Researchers from Duke University were studying gall midge larvae of a specific type that like to burrow into goldenrod flowers while they’re young. They normally hide patiently within the flowers, but as one surprised researcher confirmed when he was removing them for study, they’ll take flight when surprised.

“I looked in the petri dish and there were only two larvae in the dish,” said Michael Wise, now a biologist at Roanoke College, in a press release. “They were jumping all over the office!”

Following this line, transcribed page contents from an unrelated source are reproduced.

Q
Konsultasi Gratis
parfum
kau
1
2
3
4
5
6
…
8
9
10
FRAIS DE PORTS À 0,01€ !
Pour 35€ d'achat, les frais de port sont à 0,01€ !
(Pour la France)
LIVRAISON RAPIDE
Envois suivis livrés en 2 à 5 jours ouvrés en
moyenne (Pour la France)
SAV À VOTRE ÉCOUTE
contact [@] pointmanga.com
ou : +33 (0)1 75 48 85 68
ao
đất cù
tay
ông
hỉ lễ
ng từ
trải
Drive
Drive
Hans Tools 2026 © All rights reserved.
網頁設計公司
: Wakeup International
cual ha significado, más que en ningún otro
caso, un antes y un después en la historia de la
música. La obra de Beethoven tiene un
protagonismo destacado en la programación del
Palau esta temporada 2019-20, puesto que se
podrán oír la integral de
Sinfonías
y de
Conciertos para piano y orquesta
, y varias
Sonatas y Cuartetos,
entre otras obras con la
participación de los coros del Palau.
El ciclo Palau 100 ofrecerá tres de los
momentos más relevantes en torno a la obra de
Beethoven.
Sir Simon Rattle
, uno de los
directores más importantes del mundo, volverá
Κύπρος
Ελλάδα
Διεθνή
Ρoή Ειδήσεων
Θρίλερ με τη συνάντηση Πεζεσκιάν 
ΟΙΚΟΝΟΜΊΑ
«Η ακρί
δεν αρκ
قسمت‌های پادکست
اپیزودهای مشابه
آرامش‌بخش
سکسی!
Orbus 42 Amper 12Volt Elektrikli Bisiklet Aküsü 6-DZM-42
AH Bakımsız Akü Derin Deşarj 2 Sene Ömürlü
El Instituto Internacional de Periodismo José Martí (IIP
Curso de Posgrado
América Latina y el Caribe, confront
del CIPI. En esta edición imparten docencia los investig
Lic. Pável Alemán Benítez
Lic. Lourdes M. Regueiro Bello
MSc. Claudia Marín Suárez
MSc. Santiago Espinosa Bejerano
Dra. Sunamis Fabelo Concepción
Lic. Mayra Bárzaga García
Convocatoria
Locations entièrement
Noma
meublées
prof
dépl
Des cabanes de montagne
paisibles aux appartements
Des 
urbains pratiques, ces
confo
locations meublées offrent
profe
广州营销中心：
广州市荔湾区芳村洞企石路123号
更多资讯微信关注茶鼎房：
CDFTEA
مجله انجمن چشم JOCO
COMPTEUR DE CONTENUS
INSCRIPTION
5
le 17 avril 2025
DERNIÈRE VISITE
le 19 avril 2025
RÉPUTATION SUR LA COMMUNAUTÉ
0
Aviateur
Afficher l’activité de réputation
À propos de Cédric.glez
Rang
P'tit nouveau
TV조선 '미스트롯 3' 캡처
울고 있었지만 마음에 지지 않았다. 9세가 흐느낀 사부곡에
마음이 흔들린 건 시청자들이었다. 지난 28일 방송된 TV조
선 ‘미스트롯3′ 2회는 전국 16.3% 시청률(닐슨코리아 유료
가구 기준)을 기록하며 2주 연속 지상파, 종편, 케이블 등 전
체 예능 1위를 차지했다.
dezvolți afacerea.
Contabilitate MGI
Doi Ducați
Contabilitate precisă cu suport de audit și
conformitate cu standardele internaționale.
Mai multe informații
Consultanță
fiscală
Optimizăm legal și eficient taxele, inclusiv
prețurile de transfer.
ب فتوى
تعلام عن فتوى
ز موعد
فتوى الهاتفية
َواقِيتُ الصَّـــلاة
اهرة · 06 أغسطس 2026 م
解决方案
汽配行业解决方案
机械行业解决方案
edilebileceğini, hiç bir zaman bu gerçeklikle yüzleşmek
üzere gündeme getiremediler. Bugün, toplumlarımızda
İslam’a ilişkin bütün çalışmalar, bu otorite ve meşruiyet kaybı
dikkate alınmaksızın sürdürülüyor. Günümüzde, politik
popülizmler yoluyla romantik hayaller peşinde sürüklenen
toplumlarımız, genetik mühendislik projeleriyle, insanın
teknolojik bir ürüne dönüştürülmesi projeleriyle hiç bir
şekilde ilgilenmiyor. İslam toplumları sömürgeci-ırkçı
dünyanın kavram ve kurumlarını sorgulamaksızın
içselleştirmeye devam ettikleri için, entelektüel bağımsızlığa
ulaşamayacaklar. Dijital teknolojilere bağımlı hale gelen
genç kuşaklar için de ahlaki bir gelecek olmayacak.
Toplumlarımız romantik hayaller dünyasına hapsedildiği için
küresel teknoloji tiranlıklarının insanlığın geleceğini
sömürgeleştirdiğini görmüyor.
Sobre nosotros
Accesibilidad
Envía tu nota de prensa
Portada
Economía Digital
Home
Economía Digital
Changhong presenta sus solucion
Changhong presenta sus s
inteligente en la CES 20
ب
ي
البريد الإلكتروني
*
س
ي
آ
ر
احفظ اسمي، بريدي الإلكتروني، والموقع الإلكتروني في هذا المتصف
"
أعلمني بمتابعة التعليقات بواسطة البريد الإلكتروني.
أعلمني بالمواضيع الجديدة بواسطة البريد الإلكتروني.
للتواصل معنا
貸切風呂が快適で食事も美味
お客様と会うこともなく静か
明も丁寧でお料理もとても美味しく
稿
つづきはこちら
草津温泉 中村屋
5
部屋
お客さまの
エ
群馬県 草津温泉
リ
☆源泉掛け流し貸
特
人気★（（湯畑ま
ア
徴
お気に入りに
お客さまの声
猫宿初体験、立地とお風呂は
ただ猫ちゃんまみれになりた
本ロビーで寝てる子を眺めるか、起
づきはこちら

The jumping motion had been known about for years, but the specifics of how it worked were unknown. The Duke researchers used a high-speed camera to watch them fly and uncovered the secret of their leaps. Their atypical brand of locomotion comes thanks to special adhesive plates on their heads and tails that stick together when put in contact with each other. The plates are covered in microstructures that likely act as an adhesive, the researchers found, though how exactly they work is unclear.

Once stuck head-to-tail, the gall midge larva will pressurize its body by pumping internal fluids to its lower regions and then use that force to flick its head upwards for a liftoff. They travel an average of about 27 body lengths and sometimes up to almost 40, the scientists reported at the 2018 meeting of the Society for Integrative and Comparative Biology.

The larvae seem unfazed by the rough landings they endure, the researchers say, and their jumps end up being far more efficient than crawling like other larva do. Add to that the unexpected nature of the movement, and it could be that the jumps evolved to help them evade predators, they say. Other closely related species also make the same jumps, in some cases to leave plants to find soil to pupate in.

Their work could help inform future experiments into soft robotics, the researchers say, perhaps providing the groundwork for a new class of machines that flick and tumble themselves across the ground. No one said flying has to be graceful.

Their work was published Thursday in the Journal of Experimental Biology.